Thursday, October 15, 2009
The Internet
The Internet today comprises hundreds of thousands of local area networks LANs worldwide, interconnected by a backbone wide area network WAN. LANs typically operate at rates of 10 to 100 Mbps. Corporate data networks typically have a much smaller speed connection to the Internet backbone compared with the LAN speeds. This is appropriate because LANs support the high bit rate traffic between workstations and file servers within a single organization. The WAN on the other hand supports electronic mail and infrequent file transfers that can be accomplished with low speed connections.
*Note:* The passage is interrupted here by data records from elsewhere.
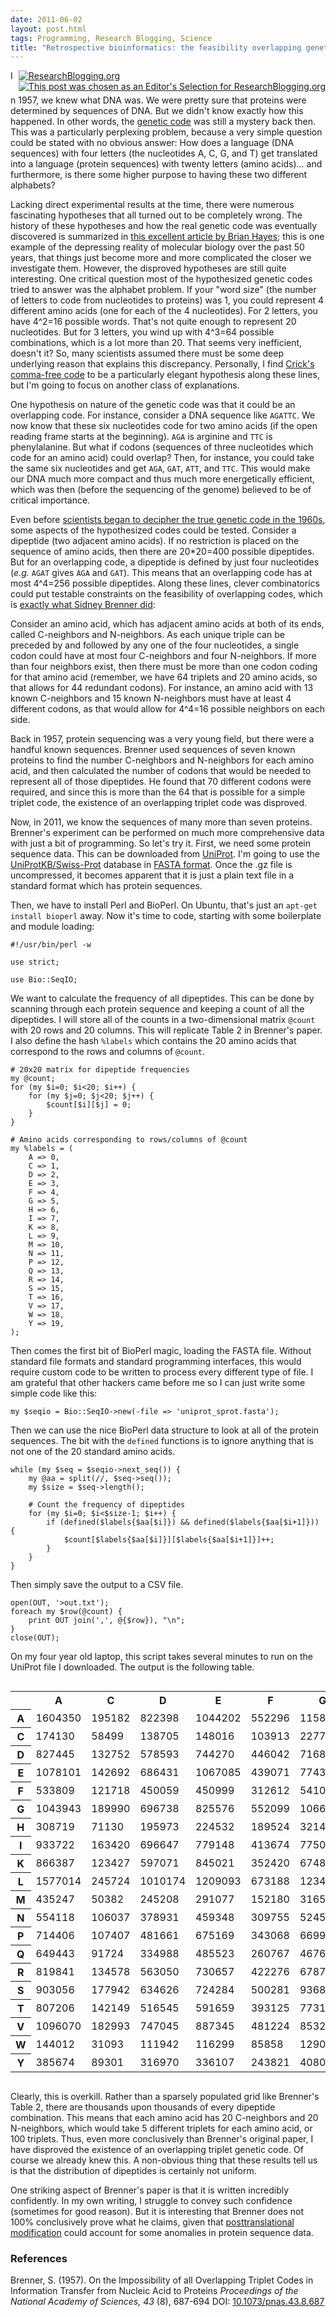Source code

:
 ```yaml
---
date: 2011-06-02
layout: post.html
tags: Programming, Research Blogging, Science
title: "Retrospective bioinformatics: the feasibility overlapping genetic codes"
---
```


<div style="float:right; padding: 0 0 5px 5px;"><a href="http://www.researchblogging.org"><img style="border:0;" src="/files/icons/rb2_large_gray.png" alt="ResearchBlogging.org" /></a><br>
<a href="http://researchblogging.org/news/?p=2724"><img alt="This post was chosen as an Editor's Selection for ResearchBlogging.org" src="/files/icons/rb_editors-selection.png" style="border:0;"/></a></div>

In 1957, we knew what DNA was. We were pretty sure that proteins were determined by sequences of DNA. But we didn't know exactly how this happened. In other words, the <a href="http://en.wikipedia.org/wiki/Genetic_code">genetic code</a> was still a mystery back then. This was a particularly perplexing problem, because a very simple question could be stated with no obvious answer: How does a language (DNA sequences) with four letters (the nucleotides A, C, G, and T) get translated into a language (protein sequences) with twenty letters (amino acids)... and furthermore, is there some higher purpose to having these two different alphabets?

<!--more-->

Lacking direct experimental results at the time, there were numerous fascinating hypotheses that all turned out to be completely wrong. The history of these hypotheses and how the real genetic code was eventually discovered is summarized in <a href="http://dx.doi.org/10.1511/1998.1.8">this excellent article by Brian Hayes</a>; this is one example of the depressing reality of molecular biology over the past 50 years, that things just become more and more complicated the closer we investigate them. However, the disproved hypotheses are still quite interesting. One critical question most of the hypothesized genetic codes tried to answer was the alphabet problem. If your "word size" (the number of letters to code from nucleotides to proteins) was 1, you could represent 4 different amino acids (one for each of the 4 nucleotides). For 2 letters, you have 4^2=16 possible words. That's not quite enough to represent 20 nucleotides. But for 3 letters, you wind up with 4^3=64 possible combinations, which is a lot more than 20. That seems very inefficient, doesn't it? So, many scientists assumed there must be some deep underlying reason that explains this discrepancy. Personally, I find <a href="http://dx.doi.org/10.1073/pnas.43.5.416">Crick's comma-free code</a> to be a particularly elegant hypothesis along these lines, but I'm going to focus on another class of explanations.

One hypothesis on nature of the genetic code was that it could be an overlapping code. For instance, consider a DNA sequence like `AGATTC`. We now know that these six nucleotides code for two amino acids (if the open reading frame starts at the beginning). `AGA` is arginine and `TTC` is phenylalanine. But what if codons (sequences of three nucleotides which code for an amino acid) could overlap? Then, for instance, you could take the same six nucleotides and get `AGA`, `GAT`, `ATT`, and `TTC`. This would make our DNA much more compact and thus much more energetically efficient, which was then (before the sequencing of the genome) believed to be of critical importance.

Even before <a href="http://nobelprize.org/educational/medicine/gene-code/history.html">scientists began to decipher the true genetic code in the 1960s</a>, some aspects of the hypothesized codes could be tested. Consider a dipeptide (two adjacent amino acids). If no restriction is placed on the sequence of amino acids, then there are 20*20=400 possible dipeptides. But for an overlapping code, a dipeptide is defined by just four nucleotides (<i>e.g.</i> `AGAT` gives `AGA` and `GAT`). This means that an overlapping code has at most 4^4=256 possible dipeptides. Along these lines, clever combinatorics could put testable constraints on the feasibility of overlapping codes, which is <a href="http://dx.doi.org/10.1073/pnas.43.8.687">exactly what Sidney Brenner did</a>:

Consider an amino acid, which has adjacent amino acids at both of its ends, called C-neighbors and N-neighbors. As each unique triple can be preceded by and followed by any one of the four nucleotides, a single codon could have at most four C-neighbors and four N-neighbors. If more than four neighbors exist, then there must be more than one codon coding for that amino acid (remember, we have 64 triplets and 20 amino acids, so that allows for 44 redundant codons). For instance, an amino acid with 13 known C-neighbors and 15 known N-neighbors must have at least 4 different codons, as that would allow for 4^4=16 possible neighbors on each side.

Back in 1957, protein sequencing was a very young field, but there were a handful known sequences. Brenner used sequences of seven known proteins to find the number C-neighbors and N-neighbors for each amino acid, and then calculated the number of codons that would be needed to represent all of those dipeptides. He found that 70 different codons were required, and since this is more than the 64 that is possible for a simple triplet code, the existence of an overlapping triplet code was disproved.

Now, in 2011, we know the sequences of many more than seven proteins. Brenner's experiment can be performed on much more comprehensive data with just a bit of programming. So let's try it. First, we need some protein sequence data. This can be downloaded from <a href="http://www.uniprot.org/">UniProt</a>. I'm going to use the <a href="http://www.uniprot.org/downloads">UniProtKB/Swiss-Prot</a> database in <a href="http://en.wikipedia.org/wiki/FASTA_format">FASTA format</a>. Once the .gz file is uncompressed, it becomes apparent that it is just a plain text file in a standard format which has protein sequences.

Then, we have to install Perl and BioPerl. On Ubuntu, that's just an `apt-get install bioperl` away. Now it's time to code, starting with some boilerplate and module loading:

    #!/usr/bin/perl -w

    use strict;

    use Bio::SeqIO;

We want to calculate the frequency of all dipeptides. This can be done by scanning through each protein sequence and keeping a count of all the dipeptides. I will store all of the counts in a two-dimensional matrix `@count` with 20 rows and 20 columns. This will replicate Table 2 in Brenner's paper. I also define the hash `%labels` which contains the 20 amino acids that correspond to the rows and columns of `@count`.

    # 20x20 matrix for dipeptide frequencies
    my @count;
    for (my $i=0; $i<20; $i++) {
        for (my $j=0; $j<20; $j++) {
            $count[$i][$j] = 0;
        }
    }

    # Amino acids corresponding to rows/columns of @count
    my %labels = (
        A => 0,
        C => 1,
        D => 2,
        E => 3,
        F => 4,
        G => 5,
        H => 6,
        I => 7,
        K => 8,
        L => 9,
        M => 10,
        N => 11,
        P => 12,
        Q => 13,
        R => 14,
        S => 15,
        T => 16,
        V => 17,
        W => 18,
        Y => 19,
    );

Then comes the first bit of BioPerl magic, loading the FASTA file. Without standard file formats and standard programming interfaces, this would require custom code to be written to process every different type of file. I am grateful that other hackers came before me so I can just write some simple code like this:

    my $seqio = Bio::SeqIO->new(-file => 'uniprot_sprot.fasta');

Then we can use the nice BioPerl data structure to look at all of the protein sequences. The bit with the `defined` functions is to ignore anything that is not one of the 20 standard amino acids.

    while (my $seq = $seqio->next_seq()) {
        my @aa = split(//, $seq->seq());
        my $size = $seq->length();

        # Count the frequency of dipeptides
        for (my $i=0; $i<$size-1; $i++) {
            if (defined($labels{$aa[$i]}) && defined($labels{$aa[$i+1]})) {
                $count[$labels{$aa[$i]}][$labels{$aa[$i+1]}]++;
            }
        }
    }

Then simply save the output to a CSV file.

    open(OUT, '>out.txt');
    foreach my $row(@count) {
        print OUT join(',', @{$row}), "\n";
    }
    close(OUT);

On my four year old laptop, this script takes several minutes to run on the UniProt file I downloaded. The output is the following table.

<div style="margin-bottom: 1em; overflow: scroll; overflow-y: hidden;">
<table>
<tr><th></th><th>A</th><th>C</th><th>D</th><th>E</th><th>F</th><th>G</th><th>H</th><th>I</th><th>K</th><th>L</th><th>M</th><th>N</th><th>P</th><th>Q</th><th>R</th><th>S</th><th>T</th><th>V</th><th>W</th><th>Y</th></tr>
<tr><th>A</th><td>1604350</td><td>195182</td><td>822398</td><td>1044202</td><td>552296</td><td>1158886</td><td>320361</td><td>883073</td><td>857065</td><td>1588339</td><td>357454</td><td>529350</td><td>645313</td><td>613666</td><td>874430</td><td>939788</td><td>785165</td><td>1089590</td><td>154667</td><td>392376</td></tr>
<tr><th>C</th><td>174130</td><td>58499</td><td>138705</td><td>148016</td><td>103913</td><td>227743</td><td>70985</td><td>135499</td><td>130730</td><td>235749</td><td>45384</td><td>103432</td><td>139410</td><td>99012</td><td>144379</td><td>190093</td><td>130271</td><td>161362</td><td>31710</td><td>81394</td></tr>
<tr><th>D</th><td>827445</td><td>132752</td><td>578593</td><td>744270</td><td>446042</td><td>716855</td><td>211155</td><td>684994</td><td>556923</td><td>1019856</td><td>220821</td><td>383099</td><td>479704</td><td>332924</td><td>515621</td><td>609928</td><td>495489</td><td>741802</td><td>130625</td><td>350202</td></tr>
<tr><th>E</th><td>1078101</td><td>142692</td><td>686431</td><td>1067085</td><td>439071</td><td>774305</td><td>267415</td><td>817232</td><td>891635</td><td>1225847</td><td>299511</td><td>550953</td><td>439135</td><td>537320</td><td>745843</td><td>662946</td><td>635891</td><td>866060</td><td>127733</td><td>341910</td></tr>
<tr><th>F</th><td>533809</td><td>121718</td><td>450059</td><td>450999</td><td>312612</td><td>541059</td><td>169544</td><td>435875</td><td>381373</td><td>687454</td><td>146401</td><td>310279</td><td>311603</td><td>252249</td><td>355298</td><td>541662</td><td>402970</td><td>480058</td><td>85220</td><td>234312</td></tr>
<tr><th>G</th><td>1043943</td><td>189990</td><td>696738</td><td>825576</td><td>552099</td><td>1066213</td><td>320105</td><td>830120</td><td>829867</td><td>1215270</td><td>312678</td><td>479838</td><td>512268</td><td>484335</td><td>750996</td><td>864545</td><td>722355</td><td>951778</td><td>158808</td><td>411564</td></tr>
<tr><th>H</th><td>308719</td><td>71130</td><td>195973</td><td>224532</td><td>189524</td><td>321458</td><td>138965</td><td>258138</td><td>198526</td><td>437238</td><td>84493</td><td>161914</td><td>260307</td><td>177599</td><td>242326</td><td>273822</td><td>220482</td><td>271193</td><td>49896</td><td>147018</td></tr>
<tr><th>I</th><td>933722</td><td>163420</td><td>696647</td><td>779148</td><td>413674</td><td>775075</td><td>248568</td><td>689560</td><td>665501</td><td>998339</td><td>209124</td><td>505839</td><td>536561</td><td>394941</td><td>586852</td><td>749331</td><td>633140</td><td>745150</td><td>103013</td><td>322834</td></tr>
<tr><th>K</th><td>866387</td><td>123427</td><td>597071</td><td>845021</td><td>352420</td><td>674838</td><td>224900</td><td>689040</td><td>833329</td><td>999805</td><td>230527</td><td>499704</td><td>478812</td><td>433871</td><td>618957</td><td>649117</td><td>592149</td><td>734724</td><td>102558</td><td>330326</td></tr>
<tr><th>L</th><td>1577014</td><td>245724</td><td>1010174</td><td>1209093</td><td>673188</td><td>1234601</td><td>415640</td><td>973104</td><td>1078886</td><td>1774109</td><td>368336</td><td>737749</td><td>915158</td><td>726217</td><td>1038774</td><td>1248515</td><td>982929</td><td>1164291</td><td>180014</td><td>472504</td></tr>
<tr><th>M</th><td>435247</td><td>50382</td><td>245208</td><td>291077</td><td>152180</td><td>316570</td><td>95204</td><td>251080</td><td>290926</td><td>413850</td><td>117451</td><td>199689</td><td>215996</td><td>174459</td><td>242775</td><td>319577</td><td>261128</td><td>304354</td><td>36375</td><td>108406</td></tr>
<tr><th>N</th><td>554118</td><td>106037</td><td>378931</td><td>459348</td><td>309755</td><td>524590</td><td>166632</td><td>520787</td><td>453269</td><td>714592</td><td>162639</td><td>418656</td><td>421842</td><td>292950</td><td>368217</td><td>491895</td><td>385191</td><td>503131</td><td>87700</td><td>248285</td></tr>
<tr><th>P</th><td>714406</td><td>107407</td><td>481661</td><td>675169</td><td>343068</td><td>669937</td><td>203444</td><td>445798</td><td>438734</td><td>798215</td><td>172183</td><td>325933</td><td>504394</td><td>354379</td><td>426646</td><td>616487</td><td>475868</td><td>653357</td><td>98682</td><td>260902</td></tr>
<tr><th>Q</th><td>649443</td><td>91724</td><td>334988</td><td>485523</td><td>260767</td><td>467674</td><td>178795</td><td>427814</td><td>430406</td><td>746243</td><td>170464</td><td>286123</td><td>347358</td><td>445493</td><td>443371</td><td>421132</td><td>367001</td><td>493498</td><td>84418</td><td>205712</td></tr>
<tr><th>R</th><td>819841</td><td>134578</td><td>563050</td><td>730657</td><td>422276</td><td>678711</td><td>256094</td><td>614800</td><td>596058</td><td>1017683</td><td>227775</td><td>397183</td><td>460706</td><td>434279</td><td>715987</td><td>614290</td><td>491147</td><td>696504</td><td>117367</td><td>322554</td></tr>
<tr><th>S</th><td>903056</td><td>177942</td><td>634626</td><td>724284</td><td>500281</td><td>936876</td><td>281252</td><td>691235</td><td>663922</td><td>1189788</td><td>251608</td><td>489757</td><td>610758</td><td>477067</td><td>653919</td><td>1039613</td><td>671654</td><td>797089</td><td>139655</td><td>353170</td></tr>
<tr><th>T</th><td>807206</td><td>142149</td><td>516545</td><td>591659</td><td>393125</td><td>773111</td><td>226037</td><td>601197</td><td>500720</td><td>1020373</td><td>201492</td><td>376965</td><td>571417</td><td>354351</td><td>496334</td><td>668873</td><td>600541</td><td>739356</td><td>109986</td><td>277183</td></tr>
<tr><th>V</th><td>1096070</td><td>182993</td><td>747045</td><td>887345</td><td>481224</td><td>853259</td><td>265110</td><td>790477</td><td>735570</td><td>1233197</td><td>281514</td><td>506873</td><td>606861</td><td>441079</td><td>686430</td><td>835395</td><td>741120</td><td>974728</td><td>129389</td><td>346900</td></tr>
<tr><th>W</th><td>144012</td><td>31093</td><td>111942</td><td>116299</td><td>85858</td><td>129009</td><td>50467</td><td>119014</td><td>115293</td><td>225991</td><td>49921</td><td>91136</td><td>77790</td><td>99612</td><td>121738</td><td>125757</td><td>99874</td><td>129496</td><td>31518</td><td>62207</td></tr>
<tr><th>Y</th><td>385674</td><td>89301</td><td>316970</td><td>336107</td><td>243821</td><td>408022</td><td>136323</td><td>314029</td><td>290346</td><td>529055</td><td>105459</td><td>237805</td><td>246395</td><td>232667</td><td>318950</td><td>359767</td><td>286293</td><td>352826</td><td>66302</td><td>190585</td></tr>
</table>
</div>

Clearly, this is overkill. Rather than a sparsely populated grid like Brenner's Table 2, there are thousands upon thousands of every dipeptide combination. This means that each amino acid has 20 C-neighbors and 20 N-neighbors, which would take 5 different triplets for each amino acid, or 100 triplets. Thus, even more conclusively than Brenner's original paper, I have disproved the existence of an overlapping triplet genetic code. Of course we already knew this. A non-obvious thing that these results tell us is that the distribution of dipeptides is certainly not uniform.

One striking aspect of Brenner's paper is that it is written incredibly confidently. In my own writing, I struggle to convey such confidence (sometimes for good reason). But it is interesting that Brenner does not 100% conclusively prove what he claims, given that <a href="http://en.wikipedia.org/wiki/Posttranslational_modification">posttranslational modification</a> could account for some anomalies in protein sequence data.

### References

<span class="Z3988" title="ctx_ver=Z39.88-2004&rft_val_fmt=info%3Aofi%2Ffmt%3Akev%3Amtx%3Ajournal&rft.jtitle=Proceedings+of+the+National+Academy+of+Sciences&rft_id=info%3Adoi%2F10.1073%2Fpnas.43.8.687&rfr_id=info%3Asid%2Fresearchblogging.org&rft.atitle=On+the+Impossibility+of+all+Overlapping+Triplet+Codes+in+Information+Transfer+from+Nucleic+Acid+to+Proteins&rft.issn=0027-8424&rft.date=1957&rft.volume=43&rft.issue=8&rft.spage=687&rft.epage=694&rft.artnum=http%3A%2F%2Fwww.pnas.org%2Fcgi%2Fdoi%2F10.1073%2Fpnas.43.8.687&rft.au=Brenner%2C+S.&rfe_dat=bpr3.included=1;bpr3.tags=Biology%2CBioinformatics%2C+Computational+Biology">Brenner, S. (1957). On the Impossibility of all Overlapping Triplet Codes in Information Transfer from Nucleic Acid to Proteins <span style="font-style: italic;">Proceedings of the National Academy of Sciences, 43</span> (8), 687-694 DOI: <a rev="review" href="http://dx.doi.org/10.1073/pnas.43.8.687">10.1073/pnas.43.8.687</a></span>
Saturday, October 10, 2009
Network externalities
Externalities provide a powerful incentive for inter networking. When two independent networks are interconnected, the value to the users of both networks increases. The extra sources needed to implement the inter connection are few if the two networks follow compatible standards. The combination of network scale economies which reduce per user benefits as the network grows creates positive feedback that can lead to an exponential growth in demand and supply of network services. Examples of this growth occurred in the demand for facsimile machines and Internet access.
Saturday, October 3, 2009
Digitization
There are two aspects to digitization. First any information bearing signal can be represented by a binary string with an arbitrarily high degree of accuracy. Second It is much cheaper to store, copy, manipulate and transmit a digital signal than an analog signal, because advances in electronics have made digital circuits much more robust and cheaper than analog circuits. Because of these two aspects the overwhelming majority of today’s communication systems are digital.